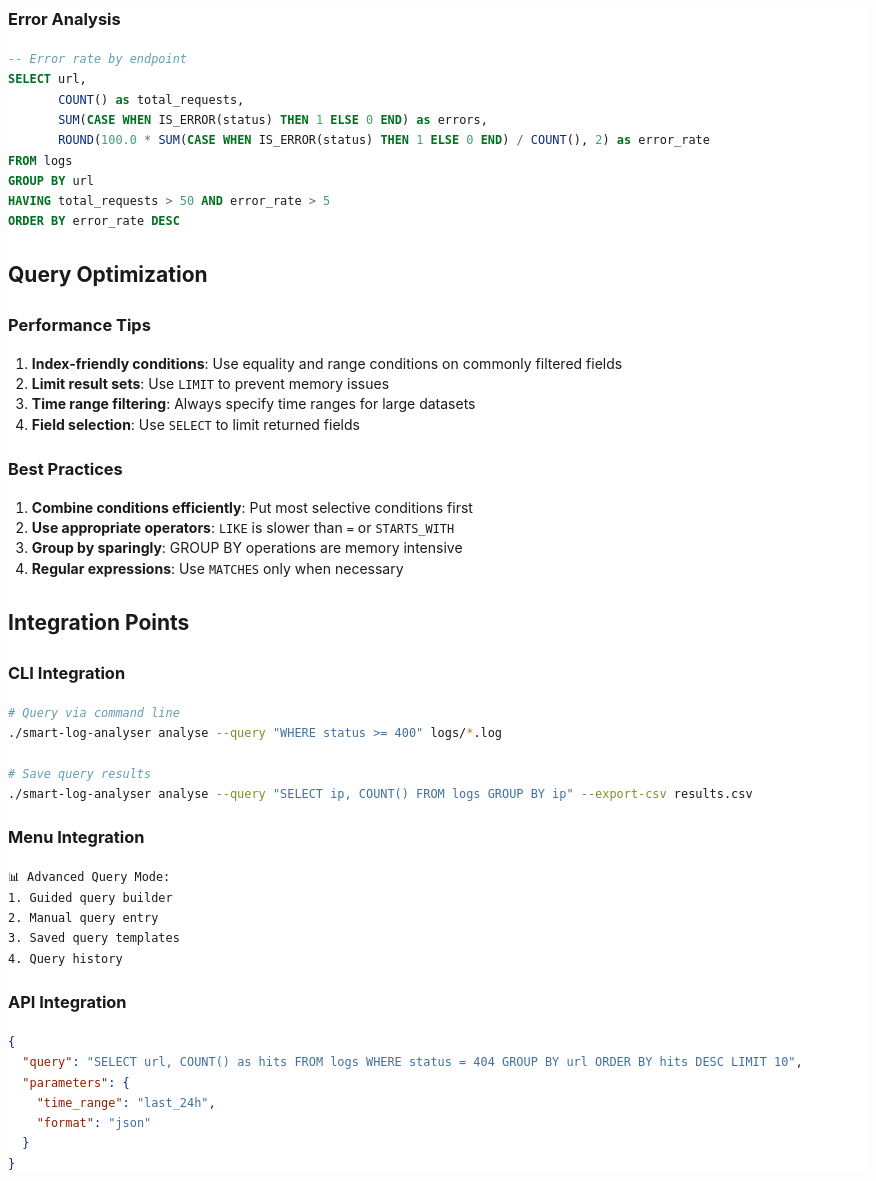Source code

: ### Error Analysis
```sql
-- Error rate by endpoint
SELECT url, 
       COUNT() as total_requests,
       SUM(CASE WHEN IS_ERROR(status) THEN 1 ELSE 0 END) as errors,
       ROUND(100.0 * SUM(CASE WHEN IS_ERROR(status) THEN 1 ELSE 0 END) / COUNT(), 2) as error_rate
FROM logs
GROUP BY url
HAVING total_requests > 50 AND error_rate > 5
ORDER BY error_rate DESC
```

## Query Optimization

### Performance Tips
1. **Index-friendly conditions**: Use equality and range conditions on commonly filtered fields
2. **Limit result sets**: Use `LIMIT` to prevent memory issues
3. **Time range filtering**: Always specify time ranges for large datasets
4. **Field selection**: Use `SELECT` to limit returned fields

### Best Practices
1. **Combine conditions efficiently**: Put most selective conditions first
2. **Use appropriate operators**: `LIKE` is slower than `=` or `STARTS_WITH`
3. **Group by sparingly**: GROUP BY operations are memory intensive
4. **Regular expressions**: Use `MATCHES` only when necessary

## Integration Points

### CLI Integration
```bash
# Query via command line
./smart-log-analyser analyse --query "WHERE status >= 400" logs/*.log

# Save query results
./smart-log-analyser analyse --query "SELECT ip, COUNT() FROM logs GROUP BY ip" --export-csv results.csv
```

### Menu Integration
```
📊 Advanced Query Mode:
1. Guided query builder
2. Manual query entry
3. Saved query templates
4. Query history
```

### API Integration
```json
{
  "query": "SELECT url, COUNT() as hits FROM logs WHERE status = 404 GROUP BY url ORDER BY hits DESC LIMIT 10",
  "parameters": {
    "time_range": "last_24h",
    "format": "json"
  }
}
```
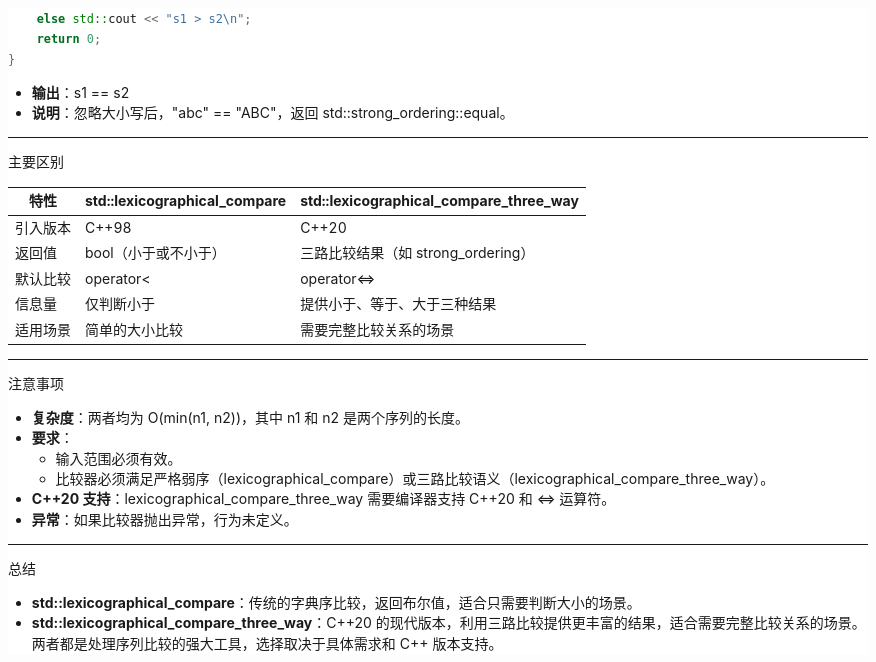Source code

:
 ```cpp
    else std::cout << "s1 > s2\n";
    return 0;
}
```

- **输出**：s1 == s2
- **说明**：忽略大小写后，"abc" == "ABC"，返回 std::strong_ordering::equal。

------

主要区别

| 特性     | std::lexicographical_compare | std::lexicographical_compare_three_way |
| -------- | ---------------------------- | -------------------------------------- |
| 引入版本 | C++98                        | C++20                                  |
| 返回值   | bool（小于或不小于）         | 三路比较结果（如 strong_ordering）     |
| 默认比较 | operator<                    | operator<=>                            |
| 信息量   | 仅判断小于                   | 提供小于、等于、大于三种结果           |
| 适用场景 | 简单的大小比较               | 需要完整比较关系的场景                 |

------

注意事项

- **复杂度**：两者均为 O(min(n1, n2))，其中 n1 和 n2 是两个序列的长度。
- **要求**：
  - 输入范围必须有效。
  - 比较器必须满足严格弱序（lexicographical_compare）或三路比较语义（lexicographical_compare_three_way）。
- **C++20 支持**：lexicographical_compare_three_way 需要编译器支持 C++20 和 <=> 运算符。
- **异常**：如果比较器抛出异常，行为未定义。

------

总结

- **std::lexicographical_compare**：传统的字典序比较，返回布尔值，适合只需要判断大小的场景。
- **std::lexicographical_compare_three_way**：C++20 的现代版本，利用三路比较提供更丰富的结果，适合需要完整比较关系的场景。 两者都是处理序列比较的强大工具，选择取决于具体需求和 C++ 版本支持。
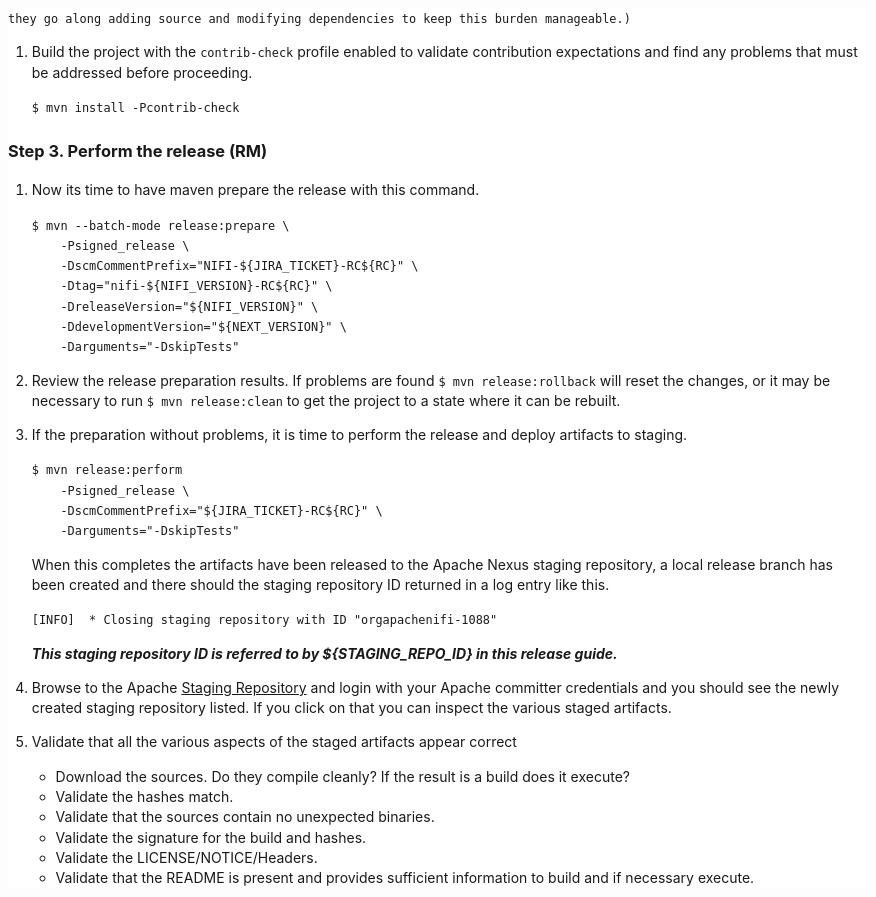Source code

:     they go along adding source and modifying dependencies to keep this burden manageable.)
1. Build the project with the `contrib-check` profile enabled to validate contribution expectations and find any
problems that must be addressed before proceeding.  
    ```
    $ mvn install -Pcontrib-check
    ```

### Step 3. Perform the release (RM)

1. Now its time to have maven prepare the release with this command.
    ```
    $ mvn --batch-mode release:prepare \
        -Psigned_release \
        -DscmCommentPrefix="NIFI-${JIRA_TICKET}-RC${RC}" \
        -Dtag="nifi-${NIFI_VERSION}-RC${RC}" \
        -DreleaseVersion="${NIFI_VERSION}" \
        -DdevelopmentVersion="${NEXT_VERSION}" \
        -Darguments="-DskipTests"
    ```
1. Review the release preparation results.  If problems are found `$ mvn release:rollback` will reset the changes, or
it may be necessary to run `$ mvn release:clean` to get the project to a state where it can be rebuilt.

1. If the preparation without problems, it is time to perform the release and deploy artifacts to staging.
    ```
    $ mvn release:perform
        -Psigned_release \
        -DscmCommentPrefix="${JIRA_TICKET}-RC${RC}" \
        -Darguments="-DskipTests"
    ```
    When this completes the artifacts have been released to the Apache Nexus staging repository, a local release branch
    has been created and there should the staging repository ID returned in a log entry like this.

    ```
    [INFO]  * Closing staging repository with ID "orgapachenifi-1088"
    ```
    ___This staging repository ID is referred to by ${STAGING_REPO_ID} in this release guide.___

1. Browse to the Apache [Staging Repository][apache-staging-repositories] and
login with your Apache committer credentials and you should see the newly created staging repository listed.  If you
click on that you can inspect the various staged artifacts.

1. Validate that all the various aspects of the staged artifacts appear correct
    - Download the sources.  Do they compile cleanly?  If the result is a build does it execute?
    - Validate the hashes match.
    - Validate that the sources contain no unexpected binaries.
    - Validate the signature for the build and hashes.
    - Validate the LICENSE/NOTICE/Headers.  
    - Validate that the README is present and provides sufficient information to build and if necessary execute.


[comment]: <> (some of these steps need further detail and/or examples)
[nifi-quickstart-guide]: https://nifi.apache.org/quickstart.html
[nifi-release-notes]: https://cwiki.apache.org/confluence/display/NIFI/Release+Notes
[nifi-migration-guide]: https://cwiki.apache.org/confluence/display/NIFI/Migration+Guidance
[apache-encryption]: https://www.apache.org/licenses/exports/
[apache-glossary-committer]: https://www.apache.org/foundation/glossary.html#Committer
[apache-glossary-community]: https://www.apache.org/foundation/glossary.html#Community
[apache-glossary-pmc]: https://www.apache.org/foundation/glossary.html#PMC
[apache-guide-publish-maven]: https://www.apache.org/dev/publishing-maven-artifacts.html
[apache-legal-resolve]: https://www.apache.org/legal/resolved.html
[apache-license]: https://apache.org/licenses/LICENSE-2.0
[apache-license-apply]: https://www.apache.org/dev/apply-license.html
[apache-pgp]: https://www.apache.org/dev/openpgp.html
[apache-release-announce]: https://www.apache.org/dev/release.html#release-announcements
[apache-release-guide]: https://www.apache.org/dev/release-publishing
[apache-release-manager]: https://www.apache.org/dev/release-publishing.html#release_manager
[apache-release-policy]: https://www.apache.org/dev/release.html
[apache-release-signing]: http://www.apache.org/dev/release-signing.html
[apache-signature-verify]: https://www.apache.org/dev/release-signing.html#verifying-signature
[apache-staging-repositories]: https://repository.apache.org/#stagingRepositories
[git-sign-tag-instructs]: http://gitready.com/advanced/2014/11/02/gpg-sign-releases.html
[sonatype-maven-password]: http://blog.sonatype.com/2009/10/maven-tips-and-tricks-encrypting-passwords
[dockerhub-version]: https://github.com/apache/nifi/blob/master/nifi-docker/dockerhub/Dockerfile#L24
[dockerimage-version]: https://github.com/apache/nifi/blob/master/nifi-docker/dockerhub/DockerImage.txt#L16
[docker-build]: https://hub.docker.com/r/apache/nifi
[docker-build-status]: https://hub.docker.com/r/apache/nifi/builds/
[070-rc2-vote]: https://lists.apache.org/thread.html/8b111ce611238af8b71b95039c299ae0a1ec063ea77f83aa34e6a2bd@%3Cdev.nifi.apache.org%3E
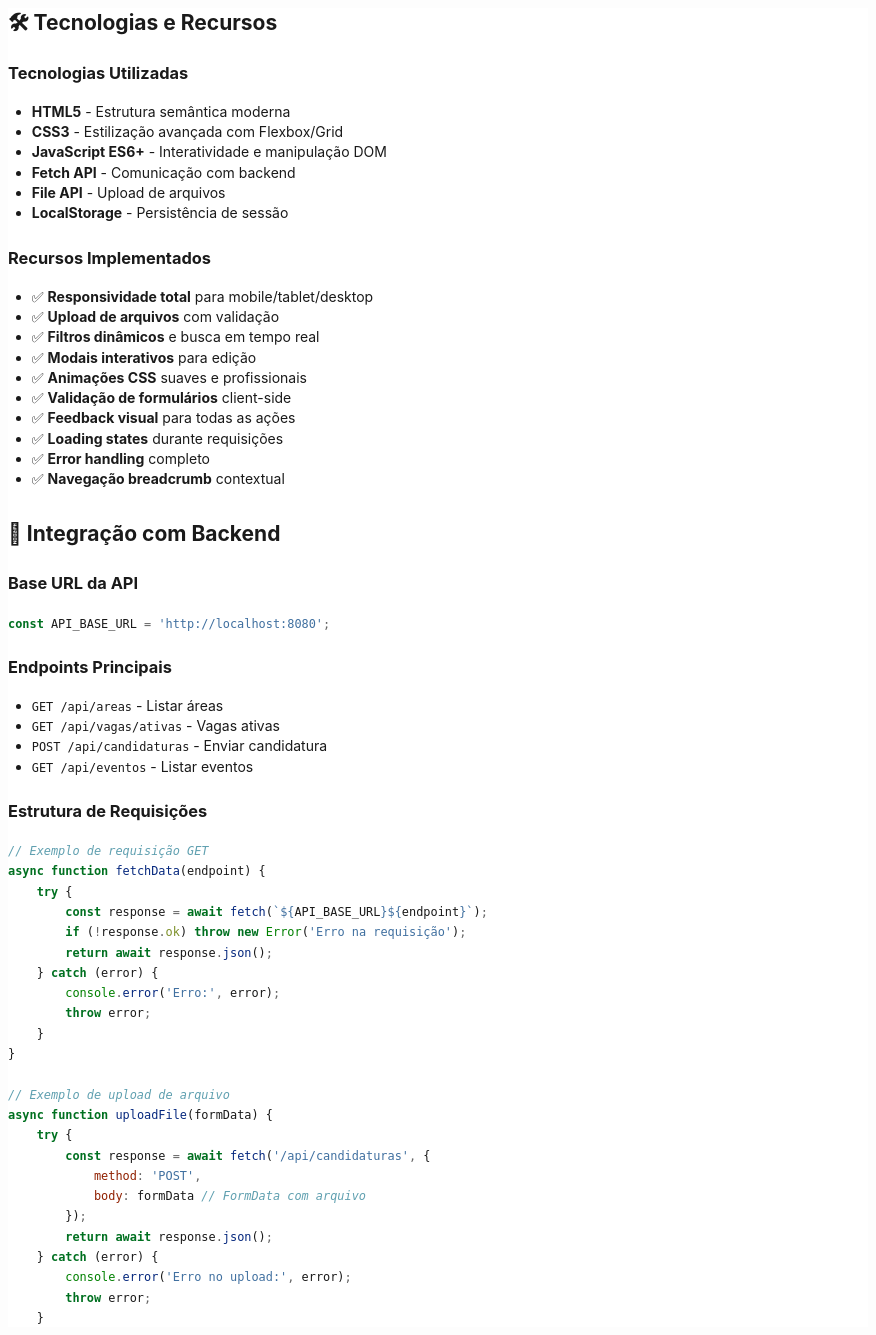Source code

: ## 🛠️ Tecnologias e Recursos

### Tecnologias Utilizadas
- **HTML5** - Estrutura semântica moderna
- **CSS3** - Estilização avançada com Flexbox/Grid
- **JavaScript ES6+** - Interatividade e manipulação DOM
- **Fetch API** - Comunicação com backend
- **File API** - Upload de arquivos
- **LocalStorage** - Persistência de sessão

### Recursos Implementados
- ✅ **Responsividade total** para mobile/tablet/desktop
- ✅ **Upload de arquivos** com validação
- ✅ **Filtros dinâmicos** e busca em tempo real
- ✅ **Modais interativos** para edição
- ✅ **Animações CSS** suaves e profissionais
- ✅ **Validação de formulários** client-side
- ✅ **Feedback visual** para todas as ações
- ✅ **Loading states** durante requisições
- ✅ **Error handling** completo
- ✅ **Navegação breadcrumb** contextual

## 🔗 Integração com Backend

### Base URL da API
```javascript
const API_BASE_URL = 'http://localhost:8080';
```

### Endpoints Principais
- `GET /api/areas` - Listar áreas
- `GET /api/vagas/ativas` - Vagas ativas
- `POST /api/candidaturas` - Enviar candidatura
- `GET /api/eventos` - Listar eventos

### Estrutura de Requisições
```javascript
// Exemplo de requisição GET
async function fetchData(endpoint) {
    try {
        const response = await fetch(`${API_BASE_URL}${endpoint}`);
        if (!response.ok) throw new Error('Erro na requisição');
        return await response.json();
    } catch (error) {
        console.error('Erro:', error);
        throw error;
    }
}

// Exemplo de upload de arquivo
async function uploadFile(formData) {
    try {
        const response = await fetch('/api/candidaturas', {
            method: 'POST',
            body: formData // FormData com arquivo
        });
        return await response.json();
    } catch (error) {
        console.error('Erro no upload:', error);
        throw error;
    }
```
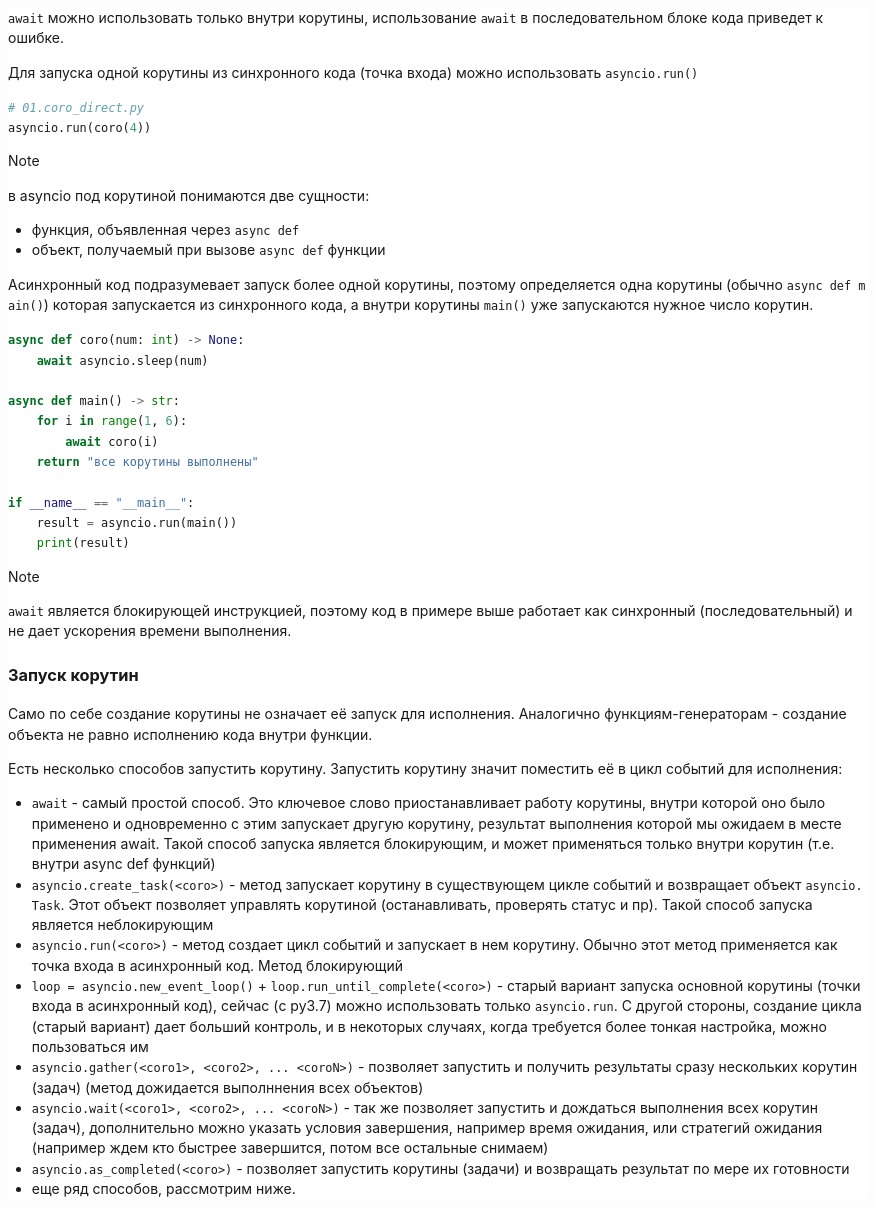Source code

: `await` можно использовать только внутри корутины, использование `await` в последовательном блоке кода приведет к ошибке.

Для запуска одной корутины из синхронного кода (точка входа) можно использовать `asyncio.run()`

```python
# 01.coro_direct.py
asyncio.run(coro(4))
```

> [!note]
> в asyncio под корутиной понимаются две сущности:
>
> - функция, объявленная через `async def`
> - объект, получаемый при вызове `async def` функции

Асинхронный код подразумевает запуск более одной корутины, поэтому определяется одна корутины (обычно `async def main()`) которая запускается из синхронного кода, а внутри корутины `main()` уже запускаются нужное число корутин.

```python
async def coro(num: int) -> None:
    await asyncio.sleep(num)

async def main() -> str:
    for i in range(1, 6):
        await coro(i)
    return "все корутины выполнены"

if __name__ == "__main__":
    result = asyncio.run(main())
    print(result)
```

> [!note]
> `await` является блокирующей инструкцией, поэтому код в примере выше работает как синхронный (последовательный) и не дает ускорения времени выполнения.

### Запуск корутин

Само по себе создание корутины не означает её запуск для исполнения. Аналогично функциям-генераторам - создание объекта не равно исполнению кода внутри функции.

Есть несколько способов запустить корутину. Запустить корутину значит поместить её в цикл событий для исполнения:

- `await` - самый простой способ. Это ключевое слово приостанавливает работу корутины, внутри которой оно было применено и одновременно с этим запускает другую корутину, результат выполнения которой мы ожидаем в месте применения await. Такой способ запуска является блокирующим, и может применяться только внутри корутин (т.е. внутри async def функций)
- `asyncio.create_task(<coro>)` - метод запускает корутину в существующем цикле событий и возвращает объект `asyncio.Task`. Этот объект позволяет управлять корутиной (останавливать, проверять статус и пр). Такой способ запуска является неблокирующим
- `asyncio.run(<coro>)` - метод создает цикл событий и запускает в нем корутину. Обычно этот метод применяется как точка входа в асинхронный код. Метод блокирующий
- `loop = asyncio.new_event_loop()` + `loop.run_until_complete(<coro>)` - старый вариант запуска основной корутины (точки входа в асинхронный код), сейчас (c py3.7) можно использовать только `asyncio.run`. С другой стороны, создание цикла (старый вариант) дает больший контроль, и в некоторых случаях, когда требуется более тонкая настройка, можно пользоваться им
- `asyncio.gather(<coro1>, <coro2>, ... <coroN>)` - позволяет запустить и получить результаты сразу нескольких корутин (задач) (метод дожидается выполннения всех объектов)
- `asyncio.wait(<coro1>, <coro2>, ... <coroN>)` - так же позволяет запустить и дождаться выполнения всех корутин (задач), дополнительно можно указать условия завершения, например время ожидания, или стратегий ожидания (например ждем кто быстрее завершится, потом все остальные снимаем)
- `asyncio.as_completed(<coro>)` - позволяет запустить корутины (задачи) и возвращать результат по мере их готовности
- еще ряд способов, рассмотрим ниже.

————

DIRECTIONS
From the opening line of the entries, copy each line exactly until the line with "1. **Combine conditions", which is copied as well; leave out pictures.

OUTPUT OF THE EXERCISE
Source code

: ### Error Analysis
```sql
-- Error rate by endpoint
SELECT url, 
       COUNT() as total_requests,
       SUM(CASE WHEN IS_ERROR(status) THEN 1 ELSE 0 END) as errors,
       ROUND(100.0 * SUM(CASE WHEN IS_ERROR(status) THEN 1 ELSE 0 END) / COUNT(), 2) as error_rate
FROM logs
GROUP BY url
HAVING total_requests > 50 AND error_rate > 5
ORDER BY error_rate DESC
```

## Query Optimization

### Performance Tips
1. **Index-friendly conditions**: Use equality and range conditions on commonly filtered fields
2. **Limit result sets**: Use `LIMIT` to prevent memory issues
3. **Time range filtering**: Always specify time ranges for large datasets
4. **Field selection**: Use `SELECT` to limit returned fields

### Best Practices
1. **Combine conditions efficiently**: Put most selective conditions first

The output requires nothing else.